Les retombées potentielles sont importantes. Les cas de mélanome continuent d’augmenter au Canada, et la détection précoce demeure essentielle pour améliorer les chances de survie. Les approches diagnostiques actuelles reposent principalement sur l’examen visuel suivi, au besoin, de biopsies – des interventions invasives et parfois réalisées inutilement.
En permettant une évaluation rapide, directe et non invasive des lésions cutanées suspectes, cette technologie pourrait réduire le recours aux biopsies inutiles, améliorer la précision du diagnostic précoce et appuyer la prise de décision clinique.
«Notre objectif est de mettre au point un outil minimalement invasif capable de détecter des mélanomes très petits, mais néanmoins agressifs. En raison de leur taille, ces tumeurs échappent souvent à l’examen visuel clinique et passent sous le radar.

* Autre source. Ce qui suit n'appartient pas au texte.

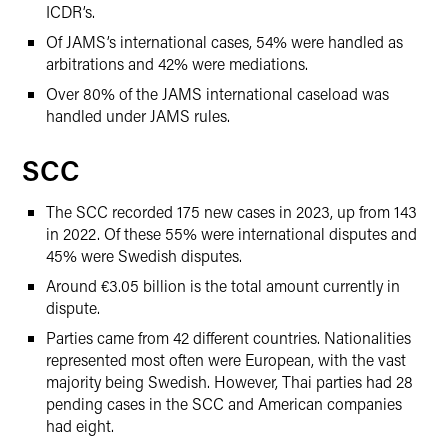
ICDR’s.
Of JAMS’s international cases, 54% were handled as
arbitrations and 42% were mediations.
Over 80% of the JAMS international caseload was
handled under JAMS rules.
SCC
The SCC recorded 175 new cases in 2023, up from 143
in 2022. Of these 55% were international disputes and
45% were Swedish disputes.
Around €3.05 billion is the total amount currently in
dispute.
Parties came from 42 different countries. Nationalities
represented most often were European, with the vast
majority being Swedish. However, Thai parties had 28
pending cases in the SCC and American companies
had eight.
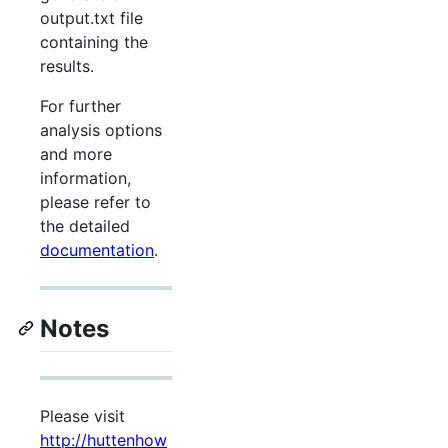
output.txt file
containing the
results.
For further
analysis options
and more
information,
please refer to
the detailed
documentation
.
Notes
Please visit
http://huttenhow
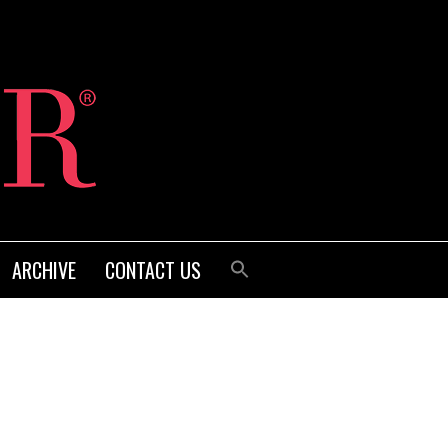
ARCHIVE
CONTACT US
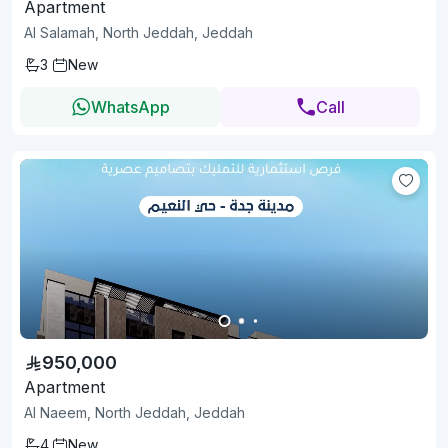
Apartment
Al Salamah, North Jeddah, Jeddah
3
New
WhatsApp
Call
950,000
Apartment
Al Naeem, North Jeddah, Jeddah
4
New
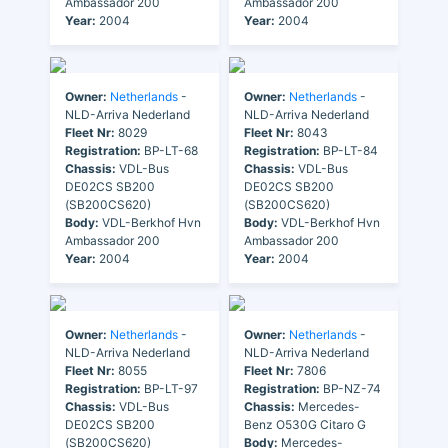
Ambassador 200
Ambassador 200
Year:
2004
Year:
2004
Owner:
Netherlands
-
Owner:
Netherlands
-
NLD-Arriva Nederland
NLD-Arriva Nederland
Fleet Nr:
8029
Fleet Nr:
8043
Registration:
BP-LT-68
Registration:
BP-LT-84
Chassis:
VDL-Bus
Chassis:
VDL-Bus
DE02CS SB200
DE02CS SB200
(SB200CS620)
(SB200CS620)
Body:
VDL-Berkhof Hvn
Body:
VDL-Berkhof Hvn
Ambassador 200
Ambassador 200
Year:
2004
Year:
2004
Owner:
Netherlands
-
Owner:
Netherlands
-
NLD-Arriva Nederland
NLD-Arriva Nederland
Fleet Nr:
8055
Fleet Nr:
7806
Registration:
BP-LT-97
Registration:
BP-NZ-74
Chassis:
VDL-Bus
Chassis:
Mercedes-
DE02CS SB200
Benz O530G Citaro G
(SB200CS620)
Body:
Mercedes-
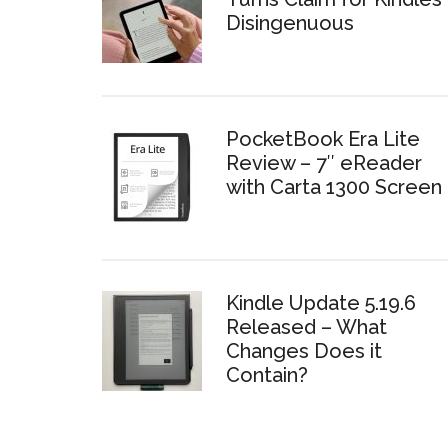
Disingenuous
PocketBook Era Lite
Review – 7″ eReader
with Carta 1300 Screen
Kindle Update 5.19.6
Released – What
Changes Does it
Contain?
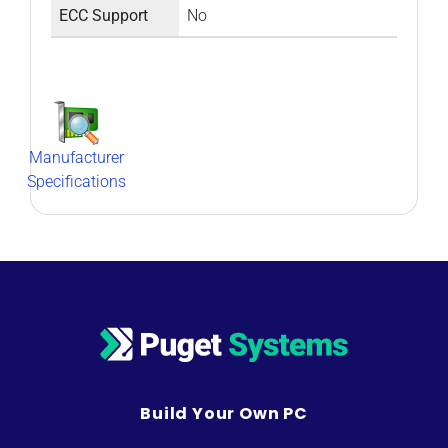
ECC Support
No
Manufacturer
Specifications
Build Your Own PC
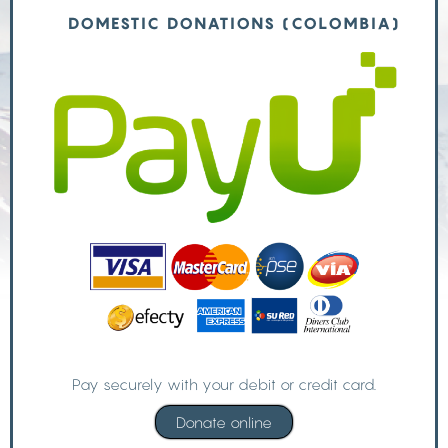
DOMESTIC DONATIONS (COLOMBIA)
Pay securely with your debit or credit card.
Donate online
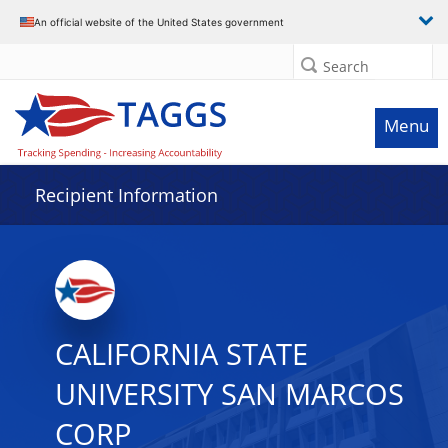
Data grid with 30 rows and 2 columns
An official website of the United States government
Search
Menu
Recipient Information
CALIFORNIA STATE
UNIVERSITY SAN MARCOS
CORP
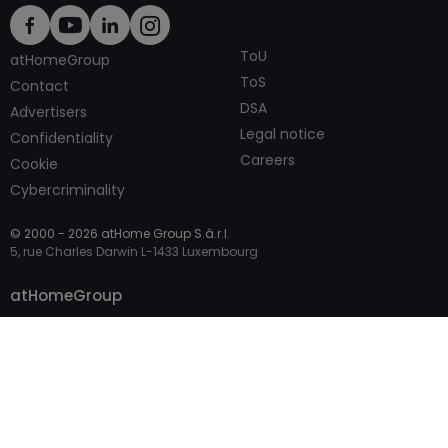
ToU
atHomeGroup
ToS
Contact
DSA
Advertisers
Legal notice
Confidentiality
Careers
Cookie
Cybercriminality
© 2000 -
2026
atHome Group S.à.r.l.
5, rue Charles Darwin L-1433 Luxembourg
Contact
atHomeGroup
Private
Professional Access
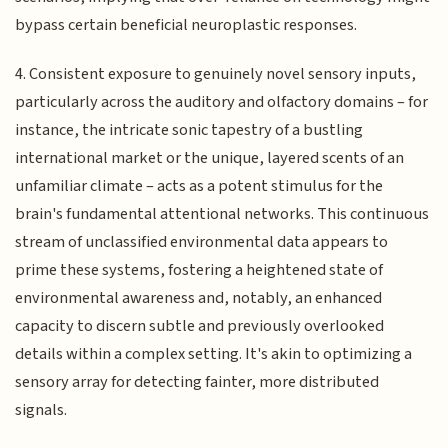
bypass certain beneficial neuroplastic responses.
4. Consistent exposure to genuinely novel sensory inputs,
particularly across the auditory and olfactory domains – for
instance, the intricate sonic tapestry of a bustling
international market or the unique, layered scents of an
unfamiliar climate – acts as a potent stimulus for the
brain's fundamental attentional networks. This continuous
stream of unclassified environmental data appears to
prime these systems, fostering a heightened state of
environmental awareness and, notably, an enhanced
capacity to discern subtle and previously overlooked
details within a complex setting. It's akin to optimizing a
sensory array for detecting fainter, more distributed
signals.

Nous voulons pouvoir les repérer le plus tôt possible afin d’intervenir rapidement», explique Jinyang Liang, spécialisé en imagerie ultrarapide et en biophotonique et auteur principal de l’étude.
«Même si cette étude a été réalisée chez la souris, ce modèle animal reproduit les modifications génétiques observées dans les mélanomes humains et pourrait donc bénéficier éventuellement aux patients», ajoute Sylvain Meloche, chercheur à l’Institut de recherche en immunologie et en cancérologie de l’Université de Montréal et coauteur principal de l’étude.
L’approche redéfinit également le rôle de la température dans le dépistage du cancer. Bien que les tumeurs soient connues pour produire davantage de chaleur en raison de leur activité métabolique accrue, ce signal a longtemps été jugé trop imprécis pour une utilisation diagnostique. Le système SMEAR‑ULM change la donne en transformant de subtiles variations thermiques en un signal hautement sensible et mesurable.
Un tatouage temporaire comme thermomètre microscopique
Le système repose sur un dispositif de microaiguilles indolores qui déposent des nanoparticules spécialisées juste sous la surface de la peau. Ces nanoparticules forment un «tatouage intelligent» temporaire qui agit comme un réseau de thermomètres microscopiques.
Lorsqu’elles sont exposées à une lumière proche infrarouge, ces nanoparticules émettent une lumière visible. La durée de cette émission dépend directement de la température locale. Comme les cellules cancéreuses consomment davantage d’oxygène et de nutriments que les cellules saines, elles produisent plus de chaleur, ce qui permet de déceler ces anomalies par voie optique.
À l’aide d’un système d’imagerie ultrarapide, SMEAR‑ULM capture toutes ces informations en une seule prise à grande vitesse, produisant une cartographie thermique détaillée avec une résolution submillimétrique et une sensibilité inférieure au degré.
«Nous capturons toutes les informations nécessaires pour parvenir à une cartographie thermique instantanée en une seule prise, ce qui rend la méthode à la fois rapide et robuste pour surveiller en continu les réponses thermiques anormales dans les petits mélanomes, même dans des conditions in vivo complexes», dit Yingming Lai, étudiant à l’INRS et premier auteur de l’étude.